# Exercise passage

○ ○ ○ ○ ○

Any entry-level book on signal processing will discuss the properties of
direct and inverse Fourier transforms in enough depth to resolve the
issues you raise. Like many here, I like Lyons: "Understanding Digital
Signal Processing". Smith's "The Scientist and Engineer's Guide to
Digital Signal Processing" is on line at http://www.dspguide.com/. There
may be material for you in Chapter 8 http://www.dspguide.com/ch8.htm .
Zero padding has profound implications processing, aside from the
obvious interpolation that makes curves easier to read. DFTs come
conceptually from periodic signals, and the math behaves as if it is
dealing with complete period(s). Artifacts occur when that's not the
case; windowing helps to suppress those at some cost. The inherent
periodicity of the math can cause an overlap of the beginning and end
data, confusing the result often to the point of uselessness. Zero
padding can render the overlap harmless; think of it as a guard band for
the real data. The sequence FFT - Multiply by a mask - IFFT achieves
convolution, often more quickly than classical convolution. Usually,
linear convolution is wanted. Without a sufficient zero-padded guard
band, circular convolution results. http://www.dspguide.com/ch7.htm
Jerry
--
Engineering is the art of making what you want from things you can get.

○ ○ ○ ○ ○

# Dataset excerpt
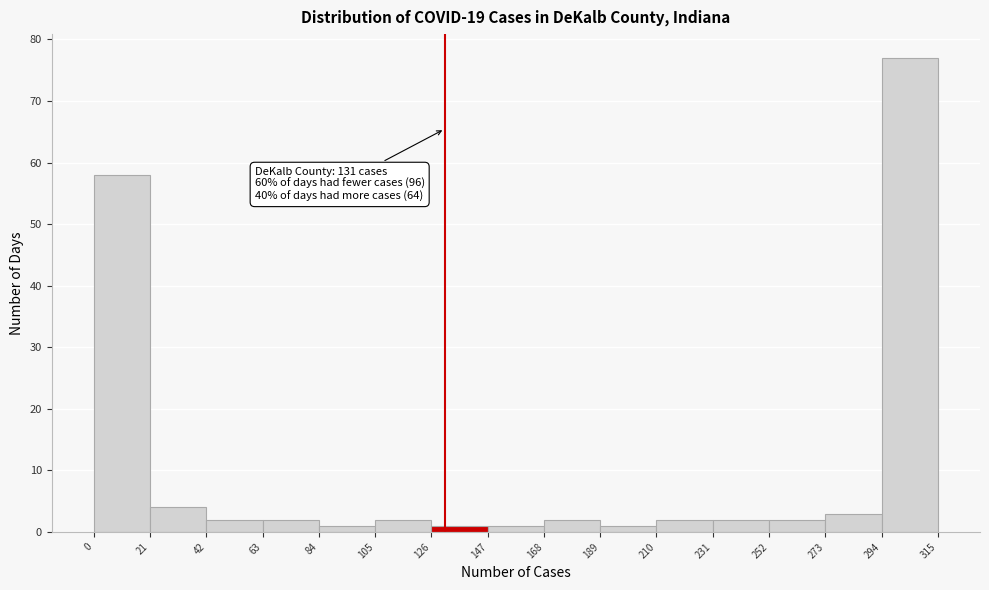

Which range on the x-axis has the tallest bar?

294 to 315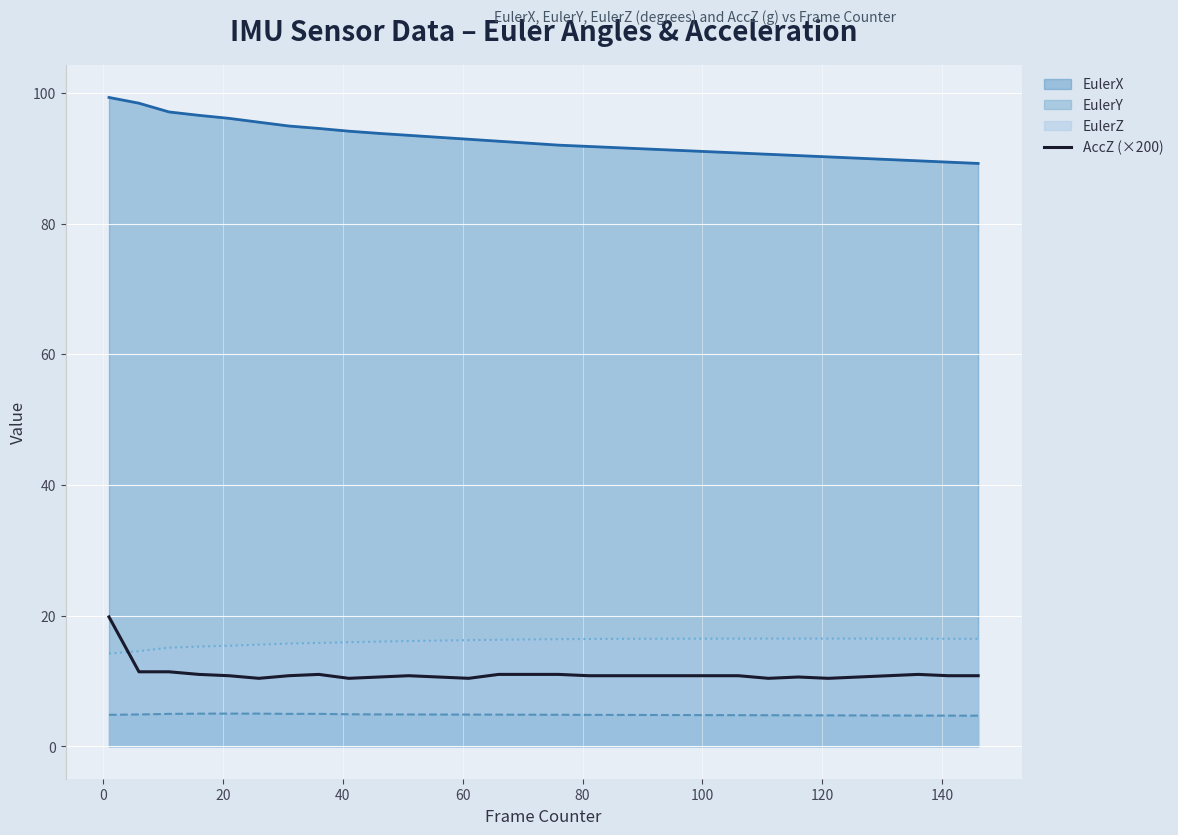

What is the greatest value displayed?

99.3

○ ○ ○ ○ ○

# Job item
Write the next part of the forum reply on zero padding and Fourier transforms, picking up right after its last line.

# Written response
¯¯¯¯¯¯¯¯¯¯¯¯¯¯¯¯¯¯¯¯¯¯¯¯¯¯¯¯¯¯¯¯¯¯¯¯¯¯¯¯¯¯¯¯¯¯¯¯¯¯¯¯¯¯¯¯¯¯¯¯¯¯¯¯¯¯¯¯¯¯¯
Reply by Jerry Avins●March 16, 20072007-03-16
Dave wrote:
>>> So, does zero-filling/zero-padding change the
>>> information content of the signal?
>> Intuitively, no. How to show analytically? Perhaps you could use the
>> Data Processing theorem?
>
> Indeed! intuitively, I expect the information content after zero
> padding to be the same, but I'm at a total loss as to how to prove
> it. To me, the data processing theorem suggests the opposite as the
> act of interpolating has altered the signal and hence, destroyed the
> original information. I suspect that in the early days of information
> theory someone worked out an analytic proof showing that tapering/
> windowing and interpolation does not change the information content of
> a signal.
How does interpolating destroy original information? Zero padding adds
no new information, but if you can tell the added zeros from original
data, it removes or subtracts nothing either.
What would you consider an analytic proof? Do encrypted and clear
versions of the same message carry the same information?
Jerry
--
Engineering is the art of making what you want from things you can get.
¯¯¯¯¯¯¯¯¯¯¯¯¯¯¯¯¯¯¯¯¯¯¯¯¯¯¯¯¯¯¯¯¯¯¯¯¯¯¯¯¯¯¯¯¯¯¯¯¯¯¯¯¯¯¯¯¯¯¯¯¯¯¯¯¯¯¯¯¯¯¯
Reply by Dave●March 16, 20072007-03-16
On Mar 16, 10:00 am, "Dave" <Confused.Scient...@gmail.com> wrote:
> > > So, does zero-filling/zero-padding change the
> > > information content of the signal?
>
> > Intuitively, no. How to show analytically? Perhaps you could use the
> > Data Processing theorem?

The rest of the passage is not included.